• _WHAT NEEDS TO BE DONE_
Among the lines below, take the one holding "In the *simulate_full_epidemic.R*", the one holding "#### 2.2.b functions.R", and all lines between them. Set them down exactly.

Pictures paired with source code:
|---|

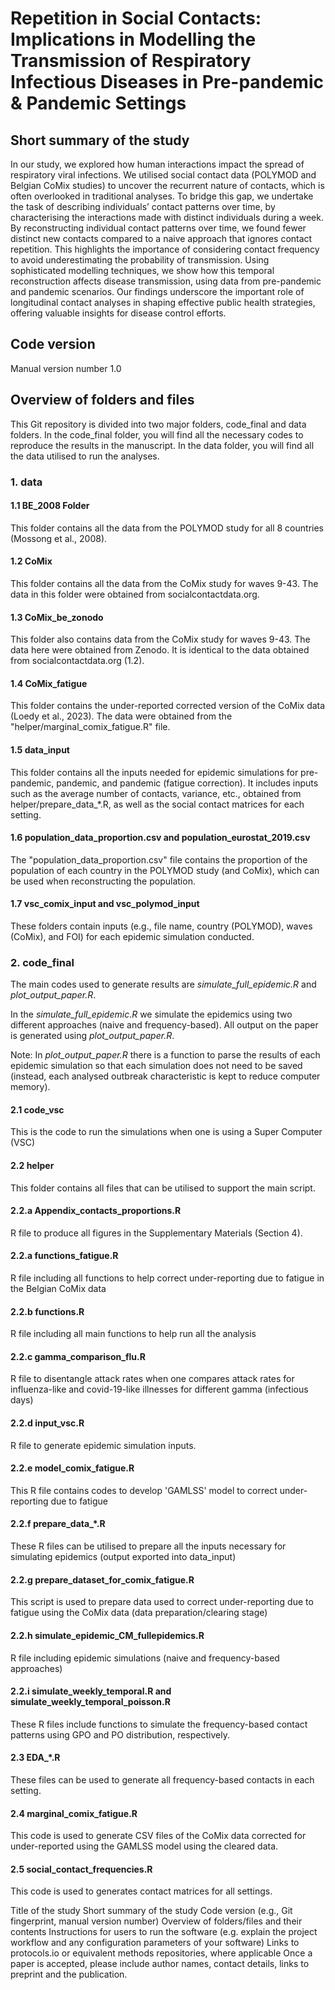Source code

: # Repetition in Social Contacts: Implications in Modelling the Transmission of Respiratory Infectious Diseases in Pre-pandemic & Pandemic Settings ##

## Short summary of the study
In our study, we explored how human interactions impact the spread of respiratory viral infections. We utilised social contact data (POLYMOD and Belgian CoMix studies) to uncover the recurrent nature of contacts, which is often overlooked in traditional analyses. To bridge this gap, we undertake the task of describing individuals’ contact patterns over time, by characterising the interactions made with distinct individuals during a week. By reconstructing individual contact patterns over time, we found fewer distinct new contacts compared to a naive approach that ignores contact repetition. This highlights the importance of considering contact frequency to avoid underestimating the probability of transmission. Using sophisticated modelling techniques, we show how this temporal reconstruction affects disease transmission, using data from pre-pandemic and pandemic scenarios. Our findings underscore the important role of longitudinal contact analyses in shaping effective public health strategies, offering valuable insights for disease control efforts.

## Code version
Manual version number 1.0

## Overview of folders and files
This Git repository is divided into two major folders, code_final and data folders.
In the code_final folder, you will find all the necessary codes to reproduce the results in the manuscript.
In the data folder, you will find all the data utilised to run the analyses.

### 1. data
#### 1.1 BE_2008 Folder
This folder contains all the data from the POLYMOD study for all 8 countries (Mossong et al., 2008).

#### 1.2 CoMix
This folder contains all the data from the CoMix study for waves 9-43. The data in this folder were obtained from socialcontactdata.org.

#### 1.3 CoMix_be_zonodo
This folder also contains data from the CoMix study for waves 9-43. The data here were obtained from Zenodo. It is identical to the data obtained from socialcontactdata.org (1.2).

#### 1.4 CoMix_fatigue
This folder contains the under-reported corrected version of the CoMix data (Loedy et al., 2023). The data were obtained from the "helper/marginal_comix_fatigue.R" file.

#### 1.5 data_input
This folder contains all the inputs needed for epidemic simulations for pre-pandemic, pandemic, and pandemic (fatigue correction). It includes inputs such as the average number of contacts, variance, etc., obtained from helper/prepare_data_*.R, as well as the social contact matrices for each setting.

#### 1.6 population_data_proportion.csv and population_eurostat_2019.csv
The "population_data_proportion.csv" file contains the proportion of the population of each country in the POLYMOD study (and CoMix), which can be used when reconstructing the population.

#### 1.7 vsc_comix_input and vsc_polymod_input
These folders contain inputs (e.g., file name, country (POLYMOD), waves (CoMix), and FOI) for each epidemic simulation conducted.

### 2. code_final
The main codes used to generate results are *simulate_full_epidemic.R* and *plot_output_paper.R*. 

In the *simulate_full_epidemic.R* we simulate the epidemics using two different approaches (naive and frequency-based). All output on the paper is generated using *plot_output_paper.R*.

Note: In *plot_output_paper.R* there is a function to parse the results of each epidemic simulation so that each simulation does not need to be saved (instead, each analysed outbreak characteristic is kept to reduce computer memory).

#### 2.1 code_vsc
This is the code to run the simulations when one is using a Super Computer (VSC)

#### 2.2 helper
This folder contains all files that can be utilised to support the main script.
#### 2.2.a Appendix_contacts_proportions.R
R file to produce all figures in the Supplementary Materials (Section 4).

#### 2.2.a functions_fatigue.R
R file including all functions to help correct under-reporting due to fatigue in the Belgian CoMix data

#### 2.2.b functions.R
R file including all main functions to help run all the analysis

#### 2.2.c gamma_comparison_flu.R
R file to disentangle attack rates when one compares attack rates for influenza-like and covid-19-like illnesses for different gamma (infectious days)

#### 2.2.d input_vsc.R
R file to generate epidemic simulation inputs.

#### 2.2.e model_comix_fatigue.R
This R file contains codes to develop 'GAMLSS' model to correct under-reporting due to fatigue

#### 2.2.f prepare_data_*.R
These R files can be utilised to prepare all the inputs necessary for simulating epidemics (output exported into data_input)

#### 2.2.g prepare_dataset_for_comix_fatigue.R
This script is used to prepare data used to correct under-reporting due to fatigue using the CoMix data (data preparation/clearing stage) 

#### 2.2.h simulate_epidemic_CM_fullepidemics.R
R file including epidemic simulations (naive and frequency-based approaches)

#### 2.2.i simulate_weekly_temporal.R and simulate_weekly_temporal_poisson.R
These R files include functions to simulate the frequency-based contact patterns using GPO and PO distribution, respectively.

#### 2.3 EDA_*.R
These files can be used to generate all frequency-based contacts in each setting.

#### 2.4 marginal_comix_fatigue.R
This code is used to generate CSV files of the CoMix data corrected for under-reported using the GAMLSS model using the cleared data.

#### 2.5 social_contact_frequencies.R
This code is used to generates contact matrices for all settings.



Title of the study
Short summary of the study
Code version (e.g., Git fingerprint, manual version number)
Overview of folders/files and their contents
Instructions for users to run the software (e.g. explain the project workflow and any configuration parameters of your software)
Links to protocols.io or equivalent methods repositories, where applicable
Once a paper is accepted, please include author names, contact details, links to preprint and the publication.
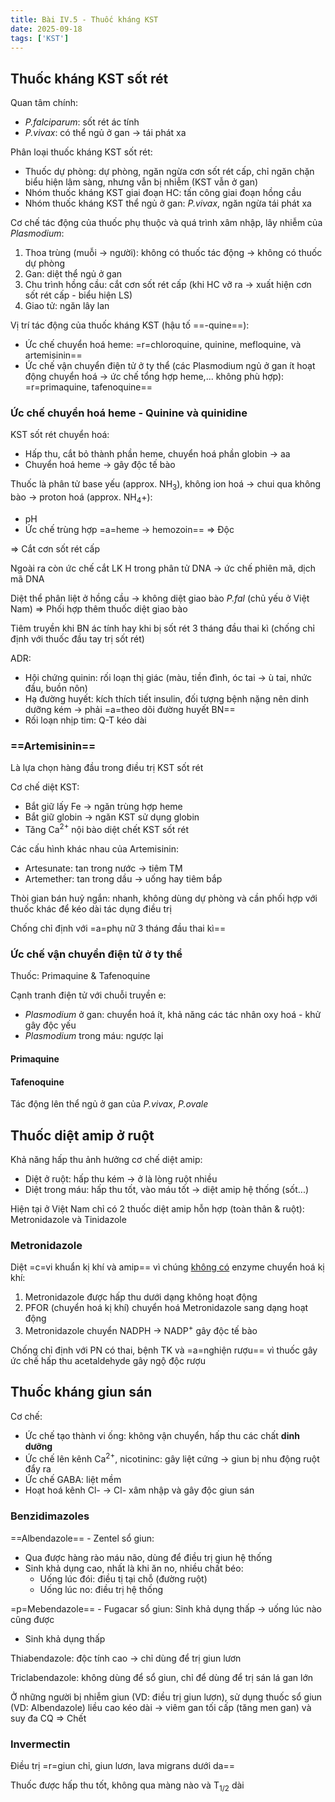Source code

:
```yaml
---
title: Bài IV.5 - Thuốc kháng KST
date: 2025-09-18
tags: ['KST']
---
```


## Thuốc kháng KST sốt rét

Quan tâm chính:

- *P.falciparum*: sốt rét ác tính
- *P.vivax*: có thể ngủ ở gan -> tái phát xa

Phân loại thuốc kháng KST sốt rét:

- Thuốc dự phòng: dự phòng, ngăn ngừa cơn sốt rét cấp, chỉ ngăn chặn biểu hiện lâm sàng, nhưng vẫn bị nhiễm (KST vẫn ở gan)
- Nhóm thuốc kháng KST giai đoạn HC: tấn công giai đoạn hồng cầu
- Nhóm thuốc kháng KST thể ngủ ở gan: *P.vivax*, ngăn ngừa tái phát xa

Cơ chế tác động của thuốc phụ thuộc và quá trình xâm nhập, lây nhiễm của *Plasmodium*:

1. Thoa trùng (muỗi -> người): không có thuốc tác động -> không có thuốc dự phòng
2. Gan: diệt thể ngủ ở gan
3. Chu trình hồng cầu: cắt cơn sốt rét cấp (khi HC vỡ ra -> xuất hiện cơn sốt rét cấp - biểu hiện LS)
4. Giao tử: ngăn lây lan

Vị trí tác động của thuốc kháng KST (hậu tố ==-quine==):

- Ức chế chuyển hoá heme: =r=chloroquine, quinine, mefloquine, và artemisinin==
- Ức chế vận chuyển điện tử ở ty thể (các Plasmodium ngủ ở gan ít hoạt động chuyển hoá -> ức chế tổng hợp heme,... không phù hợp): =r=primaquine, tafenoquine==

### Ức chế chuyển hoá heme - Quinine và quinidine

KST sốt rét chuyển hoá:

- Hấp thu, cắt bỏ thành phần heme, chuyển hoá phần globin -> aa
- Chuyển hoá heme -> gây độc tế bào

Thuốc là phân tử base yếu (approx. NH<sub>3</sub>), không ion hoá -> chui qua không bào -> proton hoá (approx. NH<sub>4</sub>+):

- pH
- Ức chế trùng hợp =a=heme -> hemozoin== => Độc

=> Cắt cơn sốt rét cấp

Ngoài ra còn ức chế cắt LK H trong phân tử DNA -> ức chế phiên mã, dịch mã DNA

Diệt thể phân liệt ở hồng cầu -> không diệt giao bào *P.fal* (chủ yếu ở Việt Nam) => Phối hợp thêm thuốc diệt giao bào

Tiêm truyền khi BN ác tính hay khi bị sốt rét 3 tháng đầu thai kì (chống chỉ định với thuốc đầu tay trị sốt rét)

ADR:

- Hội chứng quinin: rối loạn thị giác (màu, tiền đình, óc tai -> ù tai, nhức đầu, buồn nôn)
- Hạ đường huyết: kích thích tiết insulin, đối tượng bệnh nặng nên dinh dưỡng kém -> phải =a=theo dõi đường huyết BN==
- Rối loạn nhịp tim: Q-T kéo dài

### ==Artemisinin==

Là lựa chọn hàng đầu trong điều trị KST sốt rét

Cơ chế diệt KST:

- Bắt giữ lấy Fe -> ngăn trùng hợp heme
- Bắt giữ globin -> ngăn KST sử dụng globin
- Tăng Ca<sup>2+</sup> nội bào diệt chết KST sốt rét

Các cấu hình khác nhau của Artemisinin:

- Artesunate: tan trong nước -> tiêm TM
- Artemether: tan trong dầu -> uống hay tiêm bắp

Thòi gian bán huỷ ngắn: nhanh, không dùng dự phòng và cần phối hợp với thuốc khác để kéo dài tác dụng điều trị

Chống chỉ định với =a=phụ nữ 3 tháng đầu thai kì==

### Ức chế vận chuyển điện tử ở ty thể

Thuốc: Primaquine & Tafenoquine

Cạnh tranh điện tử với chuỗi truyền e:

- *Plasmodium* ở gan: chuyển hoá ít, khả năng các tác nhân oxy hoá - khử gây độc yếu
- *Plasmodium* trong máu: ngược lại

#### Primaquine

#### Tafenoquine

Tác động lên thể ngủ ở gan của *P.vivax*, *P.ovale*

## Thuốc diệt amip ở ruột

Khả năng hấp thu ảnh hưởng cơ chế diệt amip:

- Diệt ở ruột: hấp thu kém -> ở là lòng ruột nhiều
- Diệt trong máu: hấp thu tốt, vào máu tốt -> diệt amip hệ thống (sốt...)

Hiện tại ở Việt Nam chỉ có 2 thuốc diệt amip hỗn hợp (toàn thân & ruột): Metronidazole và Tinidazole

### Metronidazole

Diệt =c=vi khuẩn kị khí và amip== vì chúng <u>không có</u> enzyme chuyển hoá kị khí:

1. Metronidazole được hấp thu dưới dạng không hoạt động
2. PFOR (chuyển hoá kị khí) chuyển hoá Metronidazole sang dạng hoạt động
3. Metronidazole chuyển NADPH -> NADP<sup>+</sup> gây độc tế bào

Chống chỉ định với PN có thai, bệnh TK và =a=nghiện rượu== vì thuốc gây ức chế hấp thu acetaldehyde gây ngộ độc rượu

## Thuốc kháng giun sán

Cơ chế:

- Ức chế tạo thành vi ống: không vận chuyển, hấp thu các chất **dinh dưỡng**
- Ức chế lên kênh Ca<sup>2+</sup>, nicotininc: gây liệt cứng -> giun bị nhu động ruột đẩy ra
- Ức chế GABA: liệt mềm
- Hoạt hoá kênh Cl- -> Cl- xâm nhập và gây độc giun sán

### Benzidimazoles

==Albendazole== - Zentel sổ giun:

- Qua được hàng rào máu não, dùng để điều trị giun hệ thống
- Sinh khả dụng cao, nhất là khi ăn no, nhiều chất béo:
  - Uống lúc đói: điều tị tại chỗ (đường ruột)
  - Uống lúc no: điều trị hệ thống

=p=Mebendazole== - Fugacar sổ giun: Sinh khả dụng thấp -> uống lúc nào cũng được

- Sinh khả dụng thấp

Thiabendazole: độc tính cao -> chỉ dùng để trị giun lươn

Triclabendazole: không dùng để sổ giun, chỉ để dùng để trị sán lá gan lớn

Ở những người bị nhiễm giun (VD: điều trị giun lươn), sử dụng thuốc sổ giun (VD: Albendazole) liều cao kéo dài -> viêm gan tối cấp (tăng men gan) và suy đa CQ => Chết

### Invermectin

Điều trị =r=giun chỉ, giun lươn, lava migrans dưới da==

Thuốc được hấp thu tốt, không qua màng nào và T<sub>1/2</sub> dài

|---|

• _EXERCISE RESULT_
In the *simulate_full_epidemic.R* we simulate the epidemics using two different approaches (naive and frequency-based). All output on the paper is generated using *plot_output_paper.R*.

Note: In *plot_output_paper.R* there is a function to parse the results of each epidemic simulation so that each simulation does not need to be saved (instead, each analysed outbreak characteristic is kept to reduce computer memory).

#### 2.1 code_vsc
This is the code to run the simulations when one is using a Super Computer (VSC)

#### 2.2 helper
This folder contains all files that can be utilised to support the main script.
#### 2.2.a Appendix_contacts_proportions.R
R file to produce all figures in the Supplementary Materials (Section 4).

#### 2.2.a functions_fatigue.R
R file including all functions to help correct under-reporting due to fatigue in the Belgian CoMix data

#### 2.2.b functions.R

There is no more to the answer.